Vice Chairperson of the Zhejiang Provincial People's Congress
- Incumbent
- Assumed office January 2023

Personal details
- Born: November 1965 (age 60) Qingtian, Zhejiang, China
- Party: China Democratic National Construction Association
- Alma mater: Central Party School of the Chinese Communist Party

= Wu Jing (politician, born 1965) =

Chinese politician

Wu Jing (吴晶; born November 1965) is a Chinese politician and business administrator, currently serving as vice chairperson of the Zhejiang Provincial People's Congress and vice chairperson of the China Democratic National Construction Association (CDNCA) Central Committee. She is also the chairperson of the CDNCA Zhejiang Provincial Committee and the 11th vice chairperson of the All-China Federation of Returned Overseas Chinese. Wu has held successive leadership roles in Zhejiang's local government, overseas Chinese affairs, and the provincial political consultative system, and she has been active in national legislative and consultative bodies.

== Biography ==
Wu Jing was born in November 1965 in Qingtian, Zhejiang. She is of Han ethnicity and joined the China Democratic National Construction Association in September 2000. She began her professional career in August 1986 after completing her studies at Lishui Normal College and later obtained a bachelor's degree in administrative management through the Central Party School of the Chinese Communist Party’s correspondence program. She also earned a master's degree in business administration and has personal ties to the Italian Chinese community.

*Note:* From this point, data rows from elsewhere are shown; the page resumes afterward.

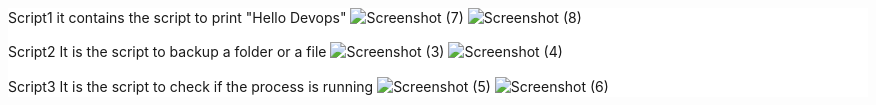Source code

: Script1
it contains the script to print "Hello Devops"
<img width="1366" height="727" alt="Screenshot (7)" src="https://github.com/user-attachments/assets/faedc812-ac42-4322-b51c-cf3ab21cc02d" />
<img width="1366" height="731" alt="Screenshot (8)" src="https://github.com/user-attachments/assets/c6701e42-61e2-4769-bc83-75705d3e655d" />

Script2
It is the script to backup a folder or a file
<img width="1366" height="733" alt="Screenshot (3)" src="https://github.com/user-attachments/assets/6bbea03a-5960-4e5c-bfda-070d2d1fb1c4" />
<img width="1366" height="727" alt="Screenshot (4)" src="https://github.com/user-attachments/assets/9ab6fa7d-2036-4afb-81ee-8d87d3bf8533" />

Script3
It is the script to check if the process is running
<img width="1366" height="731" alt="Screenshot (5)" src="https://github.com/user-attachments/assets/5e8a4ebf-5b23-4c15-a0cf-b1a67f28e3d6" />
<img width="1366" height="727" alt="Screenshot (6)" src="https://github.com/user-attachments/assets/e2bef0d7-eb9d-4445-b0b3-1d69ec19716f" />
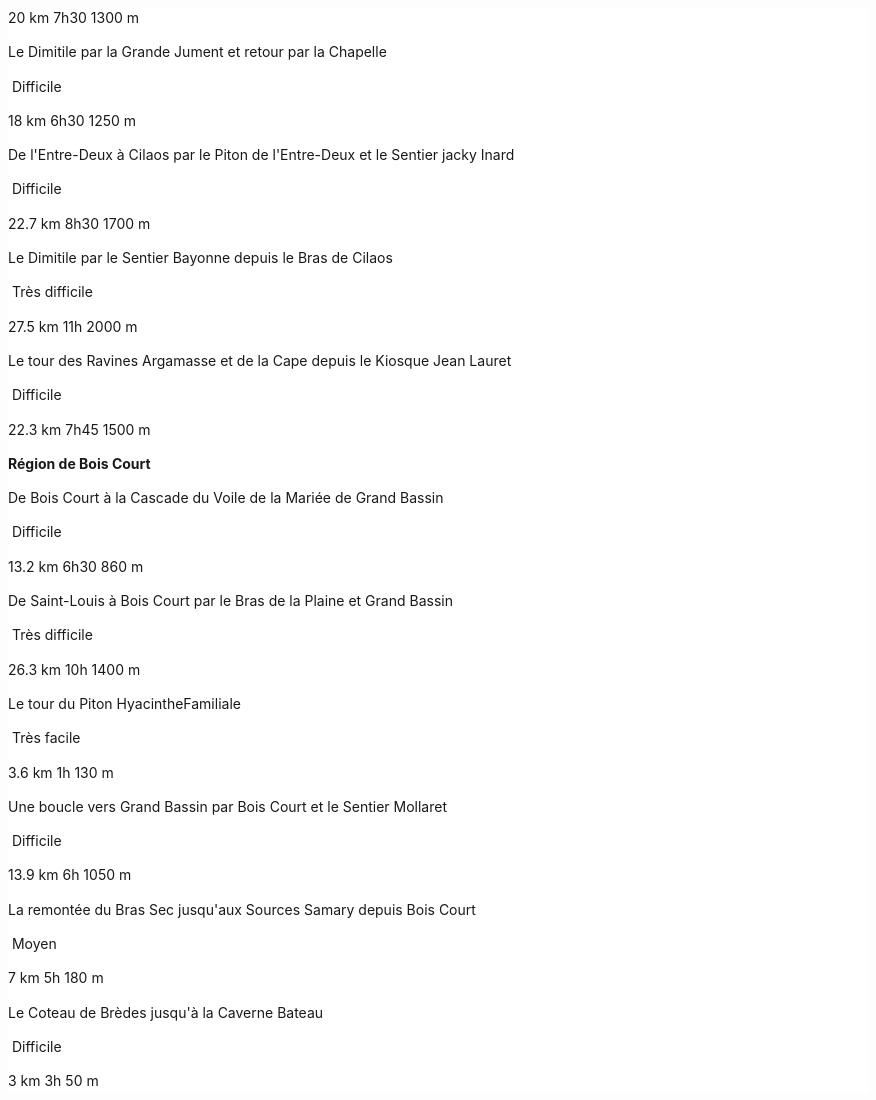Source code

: 20 km	7h30	1300 m	

Le Dimitile par la Grande Jument et retour par la Chapelle		

&nbsp;Difficile

18 km	6h30	1250 m	

De l'Entre-Deux à Cilaos par le Piton de l'Entre-Deux et le Sentier jacky Inard		

&nbsp;Difficile

22.7 km	8h30	1700 m	

Le Dimitile par le Sentier Bayonne depuis le Bras de Cilaos		

&nbsp;Très difficile

27.5 km	11h	2000 m	

Le tour des Ravines Argamasse et de la Cape depuis le Kiosque Jean Lauret		

&nbsp;Difficile

22.3 km	7h45	1500 m	



**Région de Bois Court**



De Bois Court à la Cascade du Voile de la Mariée de Grand Bassin		

&nbsp;Difficile

13.2 km	6h30	860 m	

De Saint-Louis à Bois Court par le Bras de la Plaine et Grand Bassin		

&nbsp;Très difficile

26.3 km	10h	1400 m	

Le tour du Piton HyacintheFamiliale		

&nbsp;Très facile

3.6 km	1h	130 m	

Une boucle vers Grand Bassin par Bois Court et le Sentier Mollaret		

&nbsp;Difficile

13.9 km	6h	1050 m	

La remontée du Bras Sec jusqu'aux Sources Samary depuis Bois Court		

&nbsp;Moyen

7 km	5h	180 m	

Le Coteau de Brèdes jusqu'à la Caverne Bateau		

&nbsp;Difficile

3 km	3h	50 m	
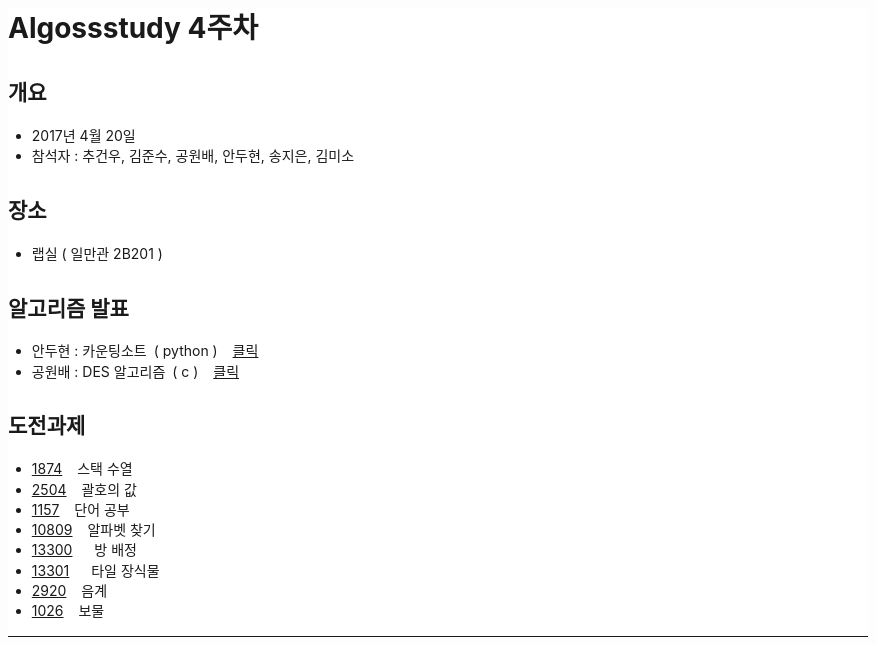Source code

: 
# Algossstudy 4주차

## 개요
- 2017년 4월 20일
- 참석자 : 추건우, 김준수, 공원배, 안두현, 송지은, 김미소

## 장소
- 랩실 ( 일만관 2B201 )

## 알고리즘 발표
- 안두현 : 카운팅소트&ensp;( python )
&ensp;
[클릭](https://github.com/skhu-sss/algossstudy/blob/master/Doo/Algo/CountingSort.py)
- 공원배 : DES 알고리즘&ensp;( c )
&ensp;
[클릭](https://github.com/skhu-sss/algossstudy/blob/master/blackhead/DES%EC%95%8C%EA%B3%A0%EB%A6%AC%EC%A6%98/DES_Algorithm.c)

## 도전과제
- [1874](https://www.acmicpc.net/problem/1874) &ensp;	스택 수열
- [2504](https://www.acmicpc.net/problem/2504) &ensp;	괄호의 값
- [1157](https://www.acmicpc.net/problem/1157) &ensp; 단어 공부
- [10809](https://www.acmicpc.net/problem/10809) &ensp; 알파벳 찾기
- [13300](https://www.acmicpc.net/problem/13300) &ensp;&ensp;	방 배정
- [13301](https://www.acmicpc.net/problem/13301) &ensp;&ensp; 타일 장식물
- [2920](https://www.acmicpc.net/problem/2920) &ensp; 음계
- [1026](https://www.acmicpc.net/problem/1026) &ensp; 보물

---

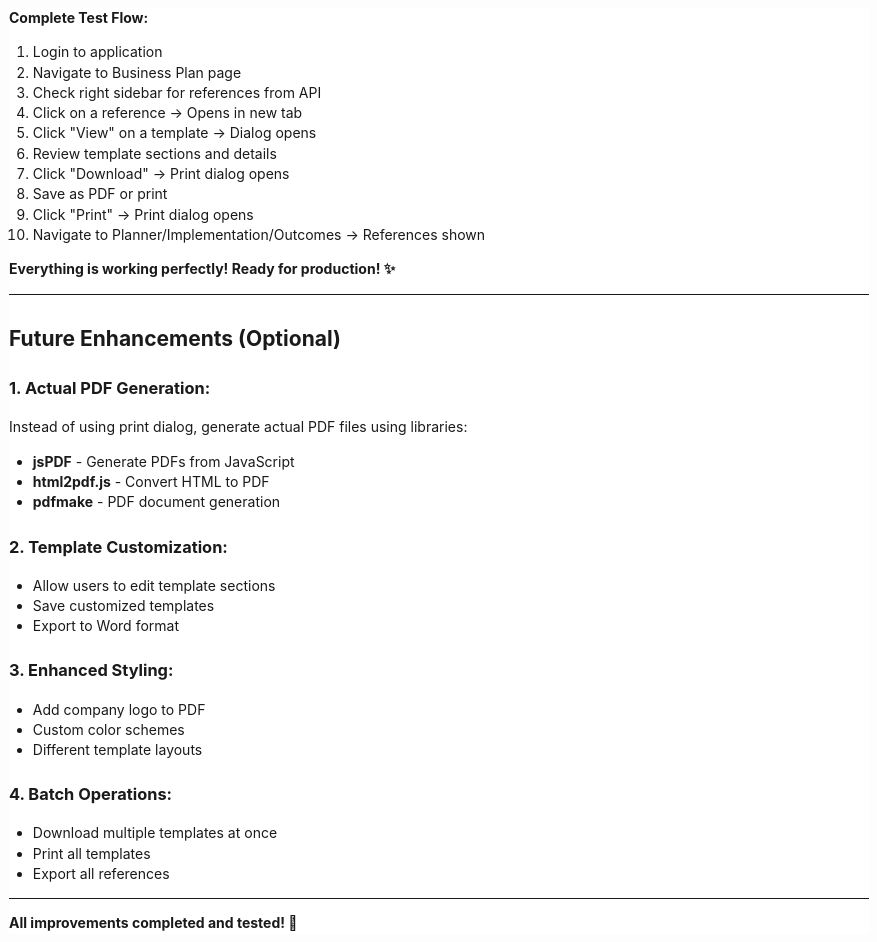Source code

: **Complete Test Flow:**
1. Login to application
2. Navigate to Business Plan page
3. Check right sidebar for references from API
4. Click on a reference → Opens in new tab
5. Click "View" on a template → Dialog opens
6. Review template sections and details
7. Click "Download" → Print dialog opens
8. Save as PDF or print
9. Click "Print" → Print dialog opens
10. Navigate to Planner/Implementation/Outcomes → References shown

**Everything is working perfectly! Ready for production! ✨**

---

## Future Enhancements (Optional)

### 1. Actual PDF Generation:
Instead of using print dialog, generate actual PDF files using libraries:
- **jsPDF** - Generate PDFs from JavaScript
- **html2pdf.js** - Convert HTML to PDF
- **pdfmake** - PDF document generation

### 2. Template Customization:
- Allow users to edit template sections
- Save customized templates
- Export to Word format

### 3. Enhanced Styling:
- Add company logo to PDF
- Custom color schemes
- Different template layouts

### 4. Batch Operations:
- Download multiple templates at once
- Print all templates
- Export all references

---

**All improvements completed and tested! 🎉**
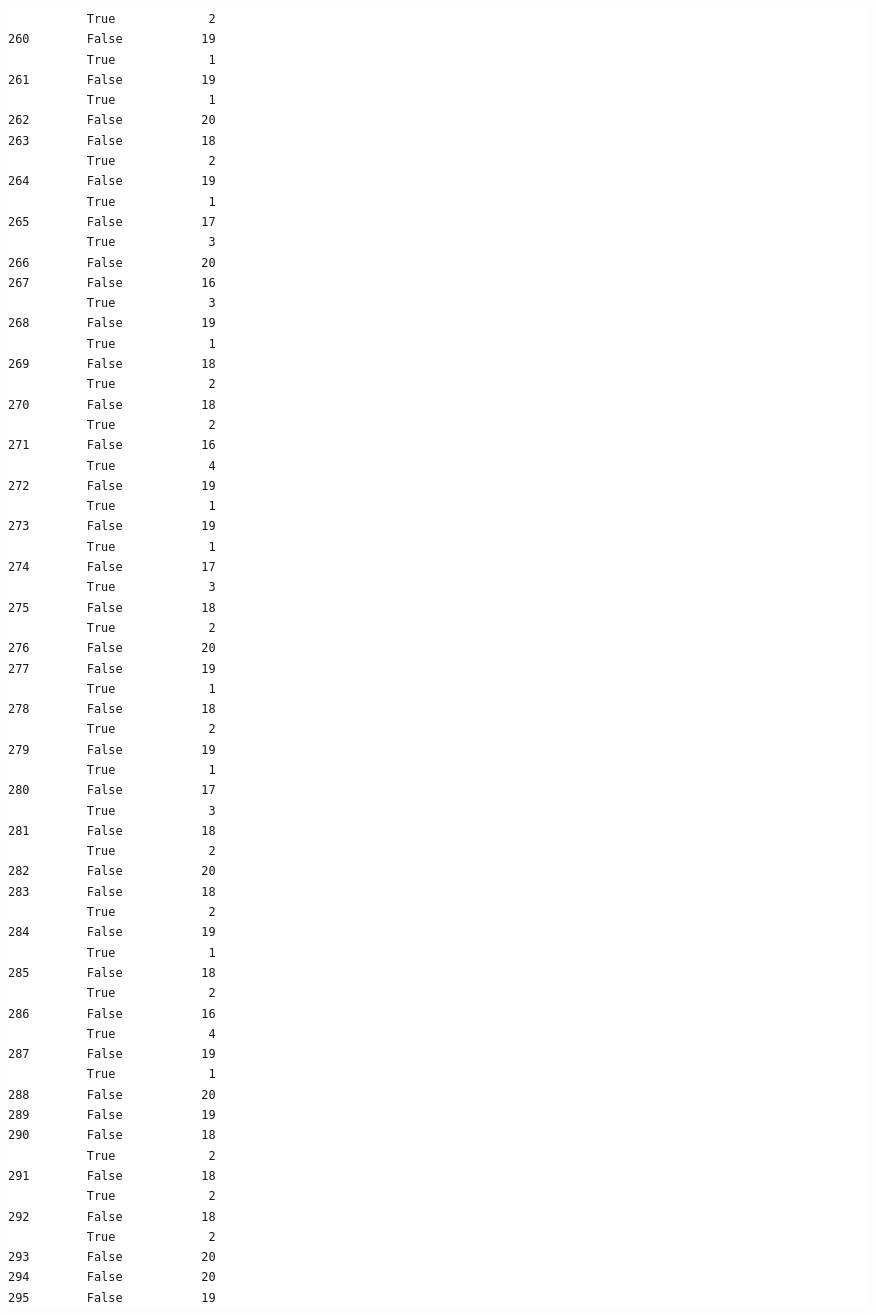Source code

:                True             2
    260        False           19
               True             1
    261        False           19
               True             1
    262        False           20
    263        False           18
               True             2
    264        False           19
               True             1
    265        False           17
               True             3
    266        False           20
    267        False           16
               True             3
    268        False           19
               True             1
    269        False           18
               True             2
    270        False           18
               True             2
    271        False           16
               True             4
    272        False           19
               True             1
    273        False           19
               True             1
    274        False           17
               True             3
    275        False           18
               True             2
    276        False           20
    277        False           19
               True             1
    278        False           18
               True             2
    279        False           19
               True             1
    280        False           17
               True             3
    281        False           18
               True             2
    282        False           20
    283        False           18
               True             2
    284        False           19
               True             1
    285        False           18
               True             2
    286        False           16
               True             4
    287        False           19
               True             1
    288        False           20
    289        False           19
    290        False           18
               True             2
    291        False           18
               True             2
    292        False           18
               True             2
    293        False           20
    294        False           20
    295        False           19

Wu's early career included teaching and youth work in Qingtian County, Zhejiang. She served as a teacher and Communist Youth League officer, deputy secretary of the County Youth League Committee, and director of the Young Pioneers Committee. From the 1990s, she took on legal and administrative roles including deputy director of the County Justice Bureau, vice president of the County People's Court, and county assistant magistrate. She advanced to county vice magistrate and later to leadership positions in provincial overseas Chinese affairs, serving as deputy director of the Zhejiang Provincial Government Overseas Chinese Affairs Office and subsequently holding various posts in the Zhejiang Provincial Federation of Returned Overseas Chinese.

From the 2000s onward, Wu rose through the CDNCA provincial leadership. She served as vice chairperson and chairperson of the Zhejiang Provincial Committee and was appointed vice chairperson of the CDNCA Central Committee. Wu concurrently held leadership roles in the Zhejiang Provincial Committee of the Chinese People's Political Consultative Conference (CPPCC), including Vice Chairperson. She also served as Vice Chairperson of the All-China Federation of Returned Overseas Chinese. Her legislative experience includes serving as a member of the 12th, 13th, and 14th National People's Congresses and the 12th and 13th National Committees of the CPPCC.